OTIS · Industrials
Most investors price Otis as a construction-adjacent cyclical with a China problem — they're missing that the service segment is quietly becoming a subscription utility with 2.5 million locked-in units, and every IoT-connected elevator widens the moat against independent competitors who can't replicate the diagnostic data layer.
$80.69
$91.00
A 170-year-old installed base with regulatory switching costs, route density economics, and a software layer now making those contracts stickier than ever — this is a genuine annuity business wearing an industrial disguise. The only knock is limited reinvestment opportunity at these exceptional returns, which makes this a harvester not a compounder.

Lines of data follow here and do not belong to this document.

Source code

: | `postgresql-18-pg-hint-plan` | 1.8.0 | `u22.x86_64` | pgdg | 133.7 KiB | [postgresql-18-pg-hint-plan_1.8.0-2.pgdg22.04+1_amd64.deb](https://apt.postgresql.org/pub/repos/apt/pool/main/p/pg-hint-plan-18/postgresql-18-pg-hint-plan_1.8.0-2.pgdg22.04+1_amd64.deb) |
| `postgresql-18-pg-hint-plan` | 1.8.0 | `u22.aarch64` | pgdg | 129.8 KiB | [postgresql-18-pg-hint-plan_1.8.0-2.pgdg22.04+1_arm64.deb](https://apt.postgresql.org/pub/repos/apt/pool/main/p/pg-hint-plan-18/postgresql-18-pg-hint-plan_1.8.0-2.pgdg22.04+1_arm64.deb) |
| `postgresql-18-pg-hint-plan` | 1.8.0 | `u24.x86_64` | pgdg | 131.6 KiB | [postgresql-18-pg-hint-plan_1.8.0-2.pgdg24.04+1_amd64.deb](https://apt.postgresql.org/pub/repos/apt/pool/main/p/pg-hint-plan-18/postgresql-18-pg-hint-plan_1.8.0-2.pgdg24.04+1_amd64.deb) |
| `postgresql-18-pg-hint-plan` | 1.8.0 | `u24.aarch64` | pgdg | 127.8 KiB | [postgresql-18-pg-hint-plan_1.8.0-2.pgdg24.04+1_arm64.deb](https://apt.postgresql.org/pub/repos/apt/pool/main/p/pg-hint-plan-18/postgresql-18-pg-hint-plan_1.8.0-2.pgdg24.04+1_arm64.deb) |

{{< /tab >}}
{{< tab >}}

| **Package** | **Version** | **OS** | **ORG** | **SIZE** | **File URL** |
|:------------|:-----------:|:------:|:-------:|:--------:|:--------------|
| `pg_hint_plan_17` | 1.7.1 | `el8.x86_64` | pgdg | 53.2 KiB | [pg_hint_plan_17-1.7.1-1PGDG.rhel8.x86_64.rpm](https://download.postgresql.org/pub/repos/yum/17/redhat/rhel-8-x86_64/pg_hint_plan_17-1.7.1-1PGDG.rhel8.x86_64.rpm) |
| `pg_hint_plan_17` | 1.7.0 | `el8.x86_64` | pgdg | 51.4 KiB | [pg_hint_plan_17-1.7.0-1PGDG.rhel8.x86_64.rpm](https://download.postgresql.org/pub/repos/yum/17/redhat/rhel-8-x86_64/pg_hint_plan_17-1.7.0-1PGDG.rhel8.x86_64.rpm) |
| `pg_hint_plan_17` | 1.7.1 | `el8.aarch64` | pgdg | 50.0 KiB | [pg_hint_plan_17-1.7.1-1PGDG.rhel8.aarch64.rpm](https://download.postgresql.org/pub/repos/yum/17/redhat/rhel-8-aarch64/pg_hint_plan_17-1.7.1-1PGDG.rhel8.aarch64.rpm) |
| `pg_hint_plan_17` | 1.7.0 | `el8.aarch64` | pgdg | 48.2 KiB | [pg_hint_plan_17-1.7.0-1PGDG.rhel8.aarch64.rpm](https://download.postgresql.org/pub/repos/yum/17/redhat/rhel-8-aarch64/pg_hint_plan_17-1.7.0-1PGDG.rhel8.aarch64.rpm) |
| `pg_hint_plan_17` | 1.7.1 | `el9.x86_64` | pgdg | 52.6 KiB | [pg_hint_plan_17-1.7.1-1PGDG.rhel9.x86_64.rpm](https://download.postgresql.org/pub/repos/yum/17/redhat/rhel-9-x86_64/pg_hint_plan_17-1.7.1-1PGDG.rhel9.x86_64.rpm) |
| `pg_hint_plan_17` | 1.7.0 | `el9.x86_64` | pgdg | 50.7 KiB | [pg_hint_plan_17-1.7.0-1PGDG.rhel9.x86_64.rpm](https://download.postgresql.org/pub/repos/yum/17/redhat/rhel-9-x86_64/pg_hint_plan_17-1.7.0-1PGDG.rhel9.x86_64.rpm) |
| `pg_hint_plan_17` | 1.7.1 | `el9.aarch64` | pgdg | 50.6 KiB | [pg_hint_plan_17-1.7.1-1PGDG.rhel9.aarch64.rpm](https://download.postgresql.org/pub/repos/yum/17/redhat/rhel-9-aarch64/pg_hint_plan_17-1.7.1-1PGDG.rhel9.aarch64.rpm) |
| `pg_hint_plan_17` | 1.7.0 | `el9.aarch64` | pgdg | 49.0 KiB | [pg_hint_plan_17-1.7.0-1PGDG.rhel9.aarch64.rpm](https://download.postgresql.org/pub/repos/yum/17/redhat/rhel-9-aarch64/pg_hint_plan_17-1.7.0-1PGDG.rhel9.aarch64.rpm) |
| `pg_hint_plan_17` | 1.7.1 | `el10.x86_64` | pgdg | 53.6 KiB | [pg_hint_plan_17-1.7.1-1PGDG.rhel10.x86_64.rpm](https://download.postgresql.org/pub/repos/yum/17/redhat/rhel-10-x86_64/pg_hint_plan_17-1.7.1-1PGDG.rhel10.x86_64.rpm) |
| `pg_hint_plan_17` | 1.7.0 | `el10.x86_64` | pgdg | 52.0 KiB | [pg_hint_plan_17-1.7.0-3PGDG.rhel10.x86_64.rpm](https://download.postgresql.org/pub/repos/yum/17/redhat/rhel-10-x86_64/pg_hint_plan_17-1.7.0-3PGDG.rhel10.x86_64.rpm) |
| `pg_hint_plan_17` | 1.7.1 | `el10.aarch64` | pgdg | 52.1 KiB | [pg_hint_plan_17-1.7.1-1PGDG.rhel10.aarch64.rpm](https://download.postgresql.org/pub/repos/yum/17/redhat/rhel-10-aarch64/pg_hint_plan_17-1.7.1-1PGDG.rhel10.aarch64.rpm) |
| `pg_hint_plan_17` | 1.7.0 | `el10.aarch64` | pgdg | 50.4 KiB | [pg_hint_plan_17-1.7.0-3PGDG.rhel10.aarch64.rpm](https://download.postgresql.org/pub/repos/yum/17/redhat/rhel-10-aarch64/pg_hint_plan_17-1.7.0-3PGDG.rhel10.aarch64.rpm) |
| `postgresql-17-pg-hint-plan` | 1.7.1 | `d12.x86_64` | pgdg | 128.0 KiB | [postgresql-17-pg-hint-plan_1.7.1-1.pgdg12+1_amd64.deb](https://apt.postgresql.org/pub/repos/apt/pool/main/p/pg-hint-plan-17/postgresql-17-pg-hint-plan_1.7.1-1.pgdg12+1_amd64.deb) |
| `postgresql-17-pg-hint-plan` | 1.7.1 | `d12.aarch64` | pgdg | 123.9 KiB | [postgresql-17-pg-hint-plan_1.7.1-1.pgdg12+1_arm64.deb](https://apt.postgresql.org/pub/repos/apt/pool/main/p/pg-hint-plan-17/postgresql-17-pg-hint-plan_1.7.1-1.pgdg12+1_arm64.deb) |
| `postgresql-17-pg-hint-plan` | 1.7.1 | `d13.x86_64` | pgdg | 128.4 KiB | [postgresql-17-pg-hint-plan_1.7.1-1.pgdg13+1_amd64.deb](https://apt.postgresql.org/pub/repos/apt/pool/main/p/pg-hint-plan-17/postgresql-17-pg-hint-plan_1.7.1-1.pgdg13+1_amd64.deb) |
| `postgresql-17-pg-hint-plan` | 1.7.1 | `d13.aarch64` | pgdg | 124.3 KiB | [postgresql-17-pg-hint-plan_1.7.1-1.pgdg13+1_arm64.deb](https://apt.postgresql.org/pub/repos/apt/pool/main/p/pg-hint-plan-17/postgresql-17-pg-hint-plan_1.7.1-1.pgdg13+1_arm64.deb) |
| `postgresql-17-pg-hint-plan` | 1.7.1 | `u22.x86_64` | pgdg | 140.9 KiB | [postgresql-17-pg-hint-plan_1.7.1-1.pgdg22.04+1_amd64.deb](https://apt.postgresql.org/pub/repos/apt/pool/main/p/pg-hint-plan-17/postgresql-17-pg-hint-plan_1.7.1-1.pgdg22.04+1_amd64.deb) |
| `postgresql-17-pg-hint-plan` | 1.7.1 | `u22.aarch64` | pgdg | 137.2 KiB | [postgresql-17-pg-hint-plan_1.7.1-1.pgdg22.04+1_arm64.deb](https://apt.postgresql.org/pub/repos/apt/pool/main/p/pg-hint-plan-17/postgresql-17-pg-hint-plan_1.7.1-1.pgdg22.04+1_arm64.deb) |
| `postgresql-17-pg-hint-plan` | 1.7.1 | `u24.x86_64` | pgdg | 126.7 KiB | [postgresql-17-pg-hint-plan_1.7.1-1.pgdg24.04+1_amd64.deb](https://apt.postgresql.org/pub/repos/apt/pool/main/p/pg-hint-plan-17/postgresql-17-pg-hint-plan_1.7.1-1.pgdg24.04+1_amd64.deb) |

Cash conversion is clean and consistent — OCF tracks earnings with no accounting games, CapEx is negligible, and the service book generates FCF that requires almost no reinvestment to sustain. Negative book equity is a spinoff accounting artifact, not a solvency signal; the actual cash generation profile is fortress-like.
Services are growing and improving in quality, but new equipment is a persistent drag — China's property crisis removed the growth engine that historically seeded tomorrow's service contracts, and there's no obvious replacement. The business is becoming higher quality as mix shifts toward services, but raw revenue growth remains structurally muted.
Trading at roughly fair value in the neutral scenario, with the market already giving credit for the service annuity quality — there's no obvious margin of safety at current prices. The optimistic case requires either a China recovery or an IoT-driven step-change in service retention economics, neither of which is certain enough to pay up for today.
The core service annuity is extraordinarily resilient — buildings don't stop needing elevator maintenance in recessions — but China represents a structural air pocket in the new equipment pipeline, and the long-term threat of independent servicers armed with standardized diagnostic tools is real if regulators erode OEM software lock-in. Governance concentration is a slow-burn concern, not an acute one.
Otis is a genuinely exceptional business trading at a fair price — which is satisfying to analyze and frustrating to act on. The service annuity generates extraordinary returns on capital with almost no reinvestment, the switching costs are regulatory and psychological as much as contractual, and the IoT overlay is creating a data moat that independent servicers cannot replicate without the OEM's unit-specific fault history. The problem is that the market understands most of this, and current multiples reflect a business that earns well and grows modestly — which is accurate. The trajectory is improving in quality even as it decelerates in quantity. Service is claiming a larger share of the revenue base each year, which structurally reduces cyclicality and improves cash conversion. Modernization orders surging suggests the aging global installed base is finally becoming a tailwind — buildings built in the 1980s need elevator replacements, and Otis captures that cycle both on the equipment sale and the subsequent service contract. The business five years from now looks more like a pure-play service compounder and less like a manufacturing business exposed to construction cycles. The single biggest risk is not China's property market — that pain is largely known and partially priced — it's the long-term regulatory threat to OEM diagnostic lock-in. European building systems regulators have already begun scrutinizing software-enabled switching barriers in adjacent categories. If that pressure reaches elevator maintenance and forces open diagnostic interfaces, the proprietary data moat Otis has been building through Otis ONE gets commoditized, independent servicers become credible substitutes, and the service margin story that underpins the entire investment thesis starts unwinding. That outcome is not probable, but it is the scenario that genuinely breaks the thesis.